Testo fornito:

Anche a Cagliari l’atterraggio avviene regolarmente anche perché non c’è tanto traffico, la visibilità è buona e il vento allineato con la pista. Dopo l’arrivo ci portano i documenti e leggiamo le previsioni di Roma (che avevamo lasciato un’ora prima) che indicano un rinforzo del vento, con pioggia. Sembra una previsione catastrofista, ma come si dice “il pilota è un pessimista fortunato”, cioè si prepara al peggio per trovare condizioni migliori. Imbarchiamo di nuovo una quantità di carburante adeguata per avere margini, con altri aeroporti alternati e un’attesa di almeno mezz’ora.

Materiale estratto:
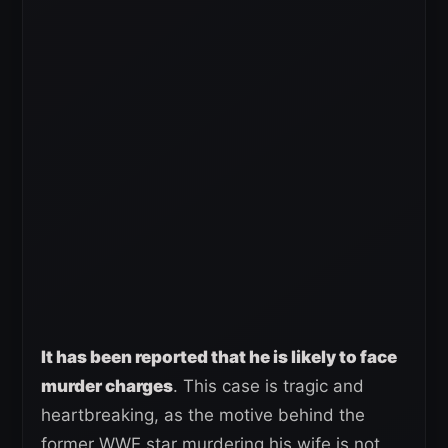
It has been reported that he is likely to face
murder charges
. This case is tragic and
heartbreaking, as the motive behind the
former WWE star murdering his wife is not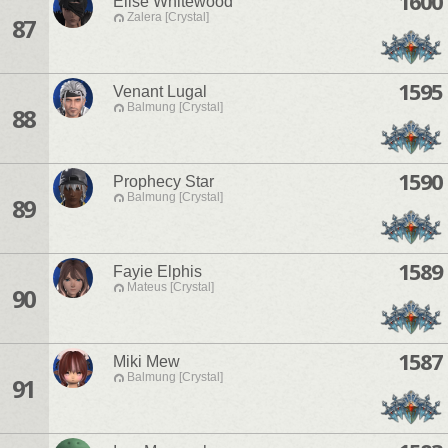
1600
Elise Whitewood
Zalera [Crystal]
87
1595
Venant Lugal
Balmung [Crystal]
88
1590
Prophecy Star
Balmung [Crystal]
89
1589
Fayie Elphis
Mateus [Crystal]
90
1587
Miki Mew
Balmung [Crystal]
91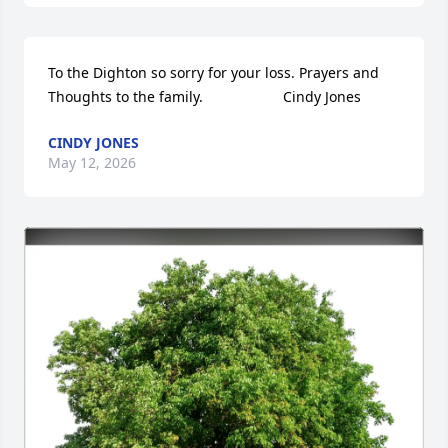
To the Dighton so sorry for your loss. Prayers and 
Thoughts to the family.                    Cindy Jones
CINDY JONES
May 12, 2026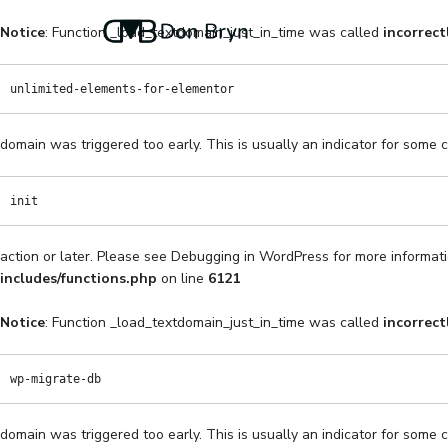
Notice
: Function _load_textdomain_just_in_time was called
incorrect
unlimited-elements-for-elementor
domain was triggered too early. This is usually an indicator for some 
init
action or later. Please see
Debugging in WordPress
for more informati
includes/functions.php
on line
6121
Notice
: Function _load_textdomain_just_in_time was called
incorrect
wp-migrate-db
domain was triggered too early. This is usually an indicator for some 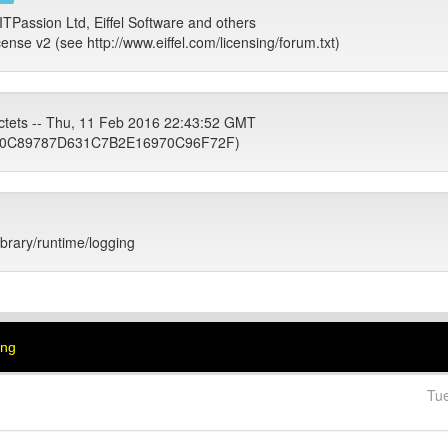
ITPassion Ltd, Eiffel Software and others
cense v2 (see http://www.eiffel.com/licensing/forum.txt)
ctets -- Thu, 11 Feb 2016 22:43:52 GMT
0C89787D631C7B2E16970C96F72F)
library/runtime/logging
ing
Tu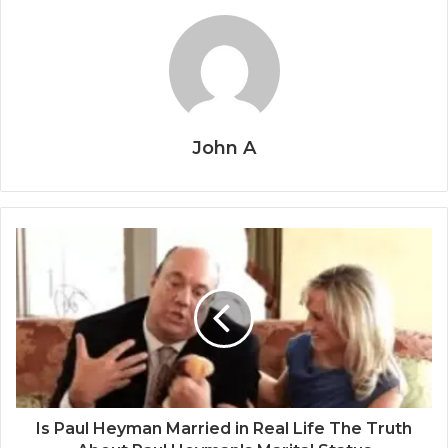
John A
Is Paul Heyman Married in Real Life The Truth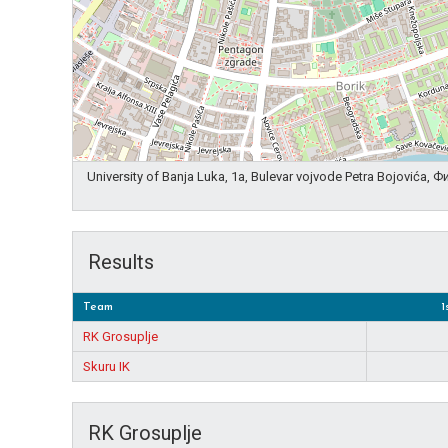
University of Banja Luka, 1a, Bulevar vojvode Petra Bojovića,
Results
Team
1
RK Grosuplje
Skuru IK
RK Grosuplje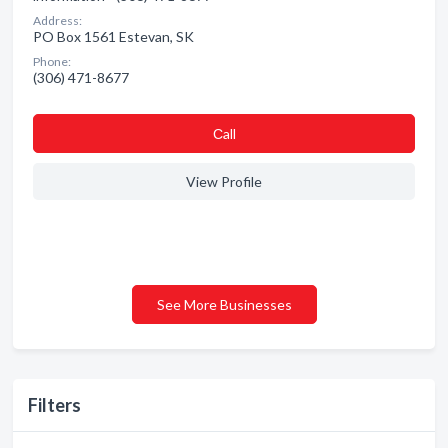
Address:
PO Box 1561 Estevan, SK
Phone:
(306) 471-8677
Сall
View Profile
See More Businesses
Filters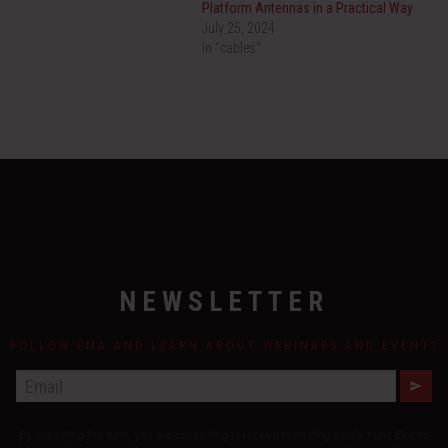
Platform Antennas in a Practical Way
July 25, 2024
In "cables"
NEWSLETTER
FOLLOW EMA AND LEARN ABOUT WEBINARS AND EVENTS
E
M
A
By submitting this form, you are consenting to receive marketing emails from: Electro
I
L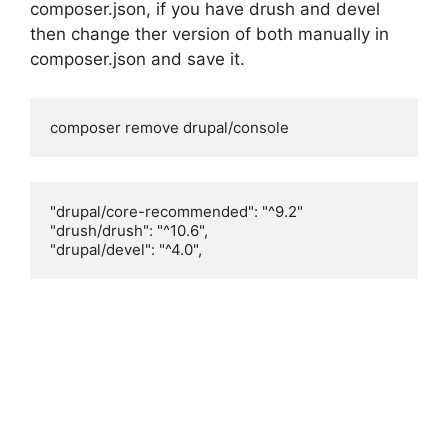
composer.json, if you have drush and devel
then change ther version of both manually in
composer.json and save it.
composer remove drupal/console
"drupal/core-recommended": "^9.2"

"drush/drush": "^10.6",

"drupal/devel": "^4.0",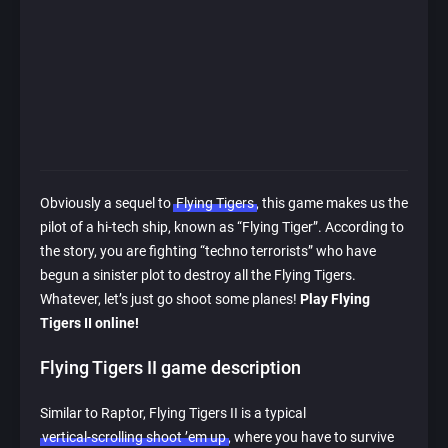
Obviously a sequel to
Flying Tigers
, this game makes us the
pilot of a hi-tech ship, known as “Flying Tiger”. According to
the story, you are fighting “techno terrorists” who have
begun a sinister plot to destroy all the Flying Tigers.
Whatever, let’s just go shoot some planes!
Play Flying
Tigers II online!
Flying Tigers II game description
Similar to Raptor, Flying Tigers II is a typical
vertical-scrolling shoot ’em up
, where you have to survive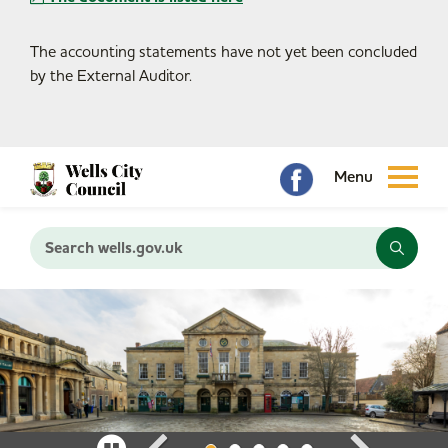
The accounting statements have not yet been concluded
by the External Auditor.
Search wells.gov.uk
P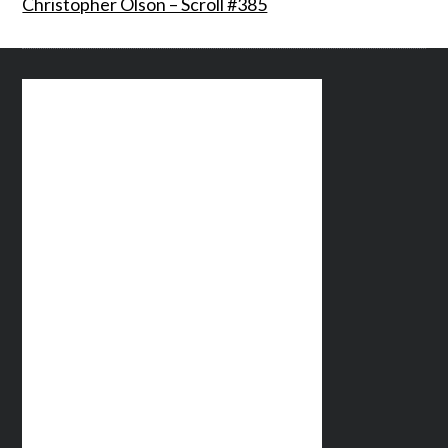
Christopher Olson – Scroll #385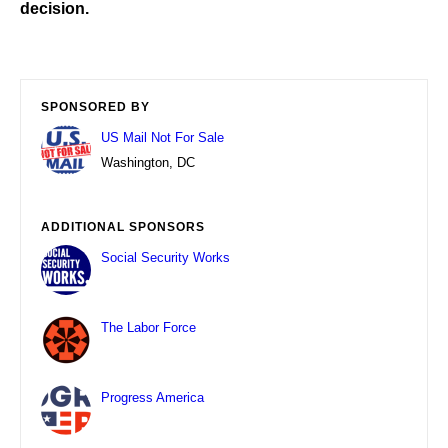
decision.
SPONSORED BY
US Mail Not For Sale
Washington, DC
ADDITIONAL SPONSORS
Social Security Works
The Labor Force
Progress America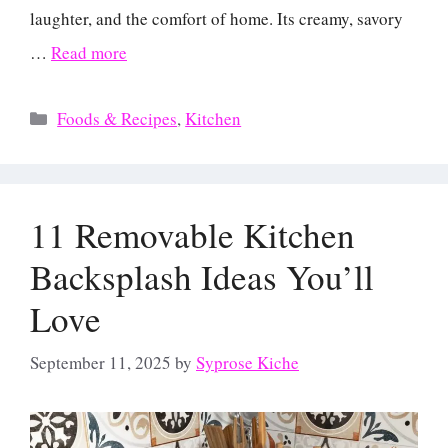
laughter, and the comfort of home. Its creamy, savory
…
Read more
Categories
Foods & Recipes
,
Kitchen
11 Removable Kitchen
Backsplash Ideas You’ll
Love
September 11, 2025
by
Syprose Kiche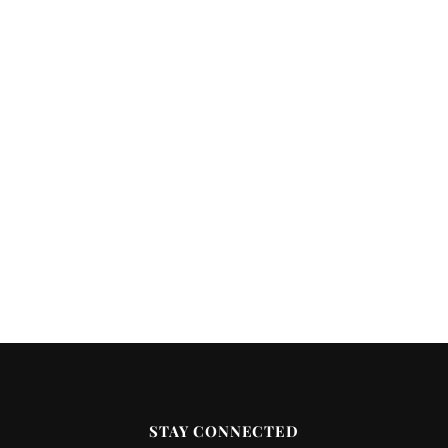
STAY CONNECTED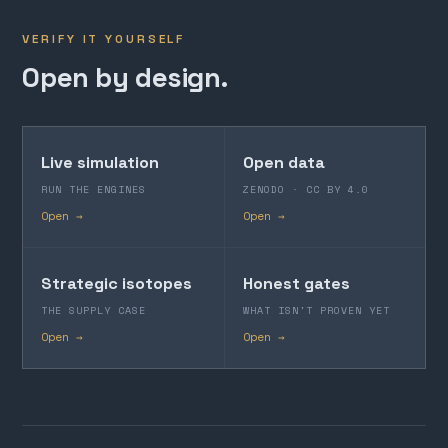
VERIFY IT YOURSELF
Open by design.
Live simulation
Open data
RUN THE ENGINES
ZENODO · CC BY 4.0
Open →
Open →
Strategic isotopes
Honest gates
THE SUPPLY CASE
WHAT ISN'T PROVEN YET
Open →
Open →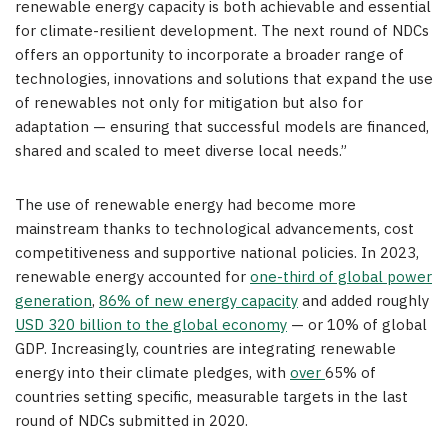
renewable energy capacity is both achievable and essential
for climate-resilient development. The next round of NDCs
offers an opportunity to incorporate a broader range of
technologies, innovations and solutions that expand the use
of renewables not only for mitigation but also for
adaptation — ensuring that successful models are financed,
shared and scaled to meet diverse local needs.”
The use of renewable energy had become more
mainstream thanks to technological advancements, cost
competitiveness and supportive national policies. In 2023,
renewable energy accounted for
one-third of global power
generation
,
86% of new energy capacity
and added roughly
USD 320 billion to the global economy
— or 10% of global
GDP. Increasingly, countries are integrating renewable
energy into their climate pledges, with
over
65% of
countries setting specific, measurable targets in the last
round of NDCs submitted in 2020.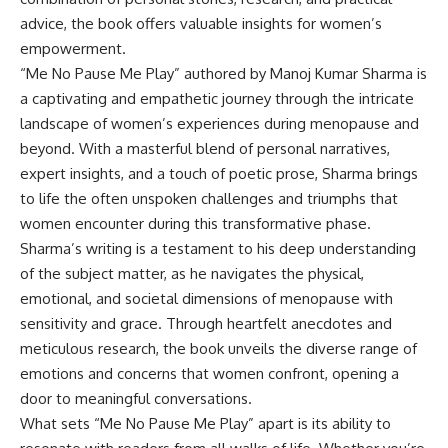
advice, the book offers valuable insights for women’s
empowerment.
“Me No Pause Me Play” authored by Manoj Kumar Sharma is
a captivating and empathetic journey through the intricate
landscape of women’s experiences during menopause and
beyond. With a masterful blend of personal narratives,
expert insights, and a touch of poetic prose, Sharma brings
to life the often unspoken challenges and triumphs that
women encounter during this transformative phase.
Sharma’s writing is a testament to his deep understanding
of the subject matter, as he navigates the physical,
emotional, and societal dimensions of menopause with
sensitivity and grace. Through heartfelt anecdotes and
meticulous research, the book unveils the diverse range of
emotions and concerns that women confront, opening a
door to meaningful conversations.
What sets “Me No Pause Me Play” apart is its ability to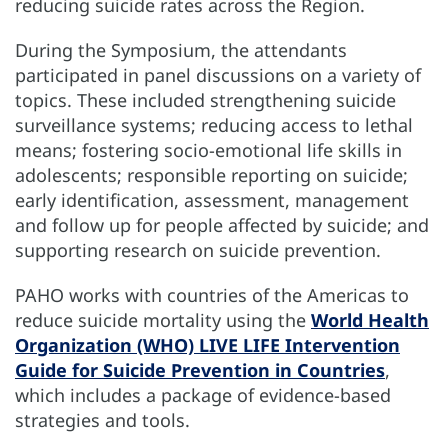
reducing suicide rates across the Region.
During the Symposium, the attendants
participated in panel discussions on a variety of
topics. These included strengthening suicide
surveillance systems; reducing access to lethal
means; fostering socio-emotional life skills in
adolescents; responsible reporting on suicide;
early identification, assessment, management
and follow up for people affected by suicide; and
supporting research on suicide prevention.
PAHO works with countries of the Americas to
reduce suicide mortality using the
World Health
Organization (WHO) LIVE LIFE Intervention
Guide for Suicide Prevention in Countries
,
which includes a package of evidence-based
strategies and tools.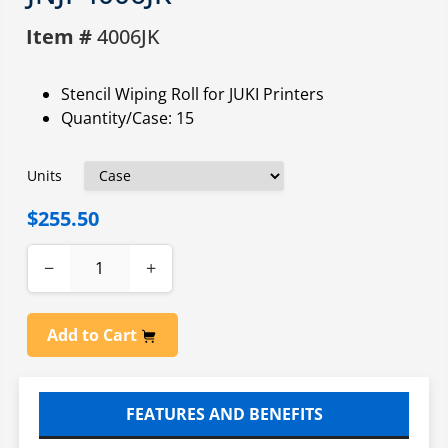
Item #
4006JK
Stencil Wiping Roll for JUKI Printers
Quantity/Case: 15
Units
$255.50
−
+
Add to Cart
FEATURES AND BENEFITS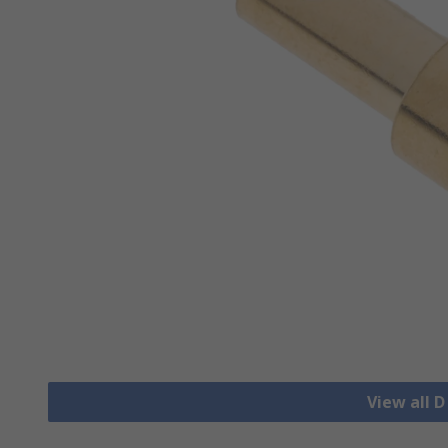
View all 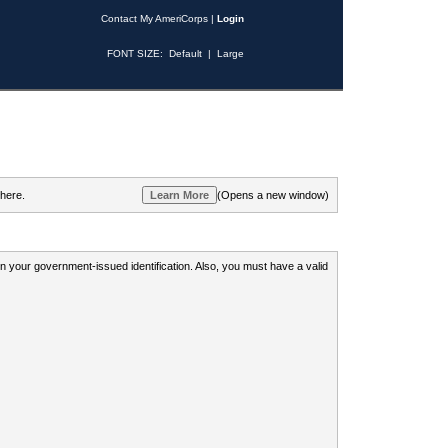
Contact My AmeriCorps
|
Login
FONT SIZE:
Default
|
Large
 here.
(Opens a new window)
 on your government-issued identification. Also, you must have a valid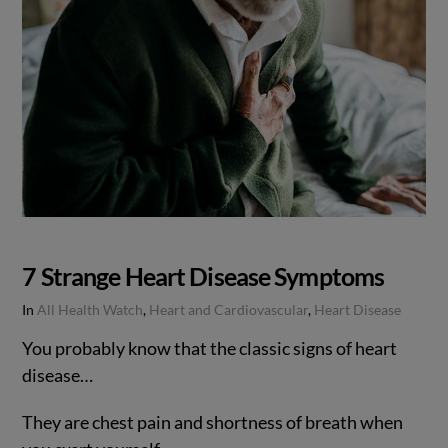
7 Strange Heart Disease Symptoms
In
All Health Watch
,
Heart and Cardiovascular
,
Heart Disease
You probably know that the classic signs of heart
disease…
They are chest pain and shortness of breath when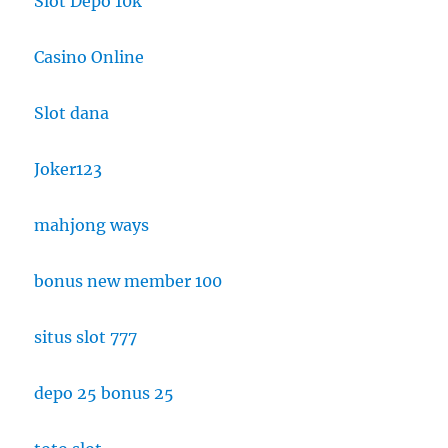
Slot Depo 10k
Casino Online
Slot dana
Joker123
mahjong ways
bonus new member 100
situs slot 777
depo 25 bonus 25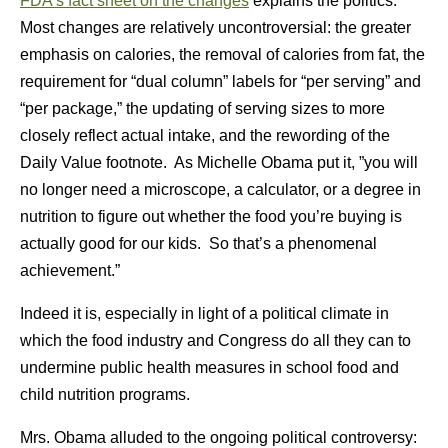
FDA’s fact sheet on the changes
explains the politics.
Most changes are relatively uncontroversial: the greater
emphasis on calories, the removal of calories from fat, the
requirement for “dual column” labels for “per serving” and
“per package,” the updating of serving sizes to more
closely reflect actual intake, and the rewording of the
Daily Value footnote. As Michelle Obama put it, ”you will
no longer need a microscope, a calculator, or a degree in
nutrition to figure out whether the food you’re buying is
actually good for our kids. So that’s a phenomenal
achievement.”
Indeed it is, especially in light of a political climate in
which the food industry and Congress do all they can to
undermine public health measures in school food and
child nutrition programs.
Mrs. Obama alluded to the ongoing political controversy: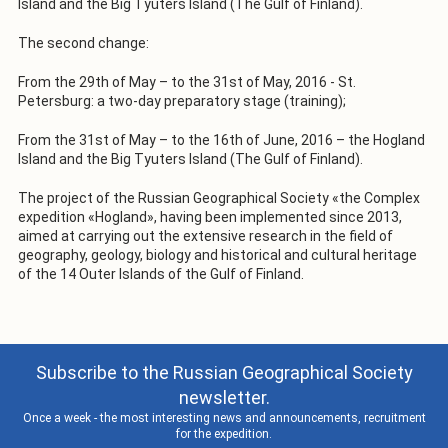
Island and the Big Tyuters Island (The Gulf of Finland).
The second change:
From the 29th of May – to the 31st of May, 2016 - St.
Petersburg: a two-day preparatory stage (training);
From the 31st of May – to the 16th of June, 2016 – the Hogland
Island and the Big Tyuters Island (The Gulf of Finland).
The project of the Russian Geographical Society «the Complex
expedition «Hogland», having been implemented since 2013,
aimed at carrying out the extensive research in the field of
geography, geology, biology and historical and cultural heritage
of the 14 Outer Islands of the Gulf of Finland.
Subscribe to the Russian Geographical Society
newsletter.
Once a week - the most interesting news and announcements, recruitment
for the expedition.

Istruzioni da seguire: Continua il testo fornito sul volo atterrato a Cagliari, riprendendo subito dopo la sua ultima frase.

La tua risposta:
La tratta, come consuetudine, tocca al copilota. Partiamo da Cagliari, raggiungiamo la quota di crociera e mentre stiamo in contatto con Roma radar veniamo informati che c’è un cambio pista previsto perché il vento è rinforzato da ovest. Stavolta, l’esperienza mi dice che il movimento delle nubi sta prefigurando una situazione simile a quella vissuta poche ore prima; grande folata di vento, seguita da un periodo di vento mite. Dopo una breve attesa, necessaria per dare il tempo al controllore di torre di cambiare la pista in uso (la stessa per decolli e atterraggi) cominciamo il nostro avvicinamento.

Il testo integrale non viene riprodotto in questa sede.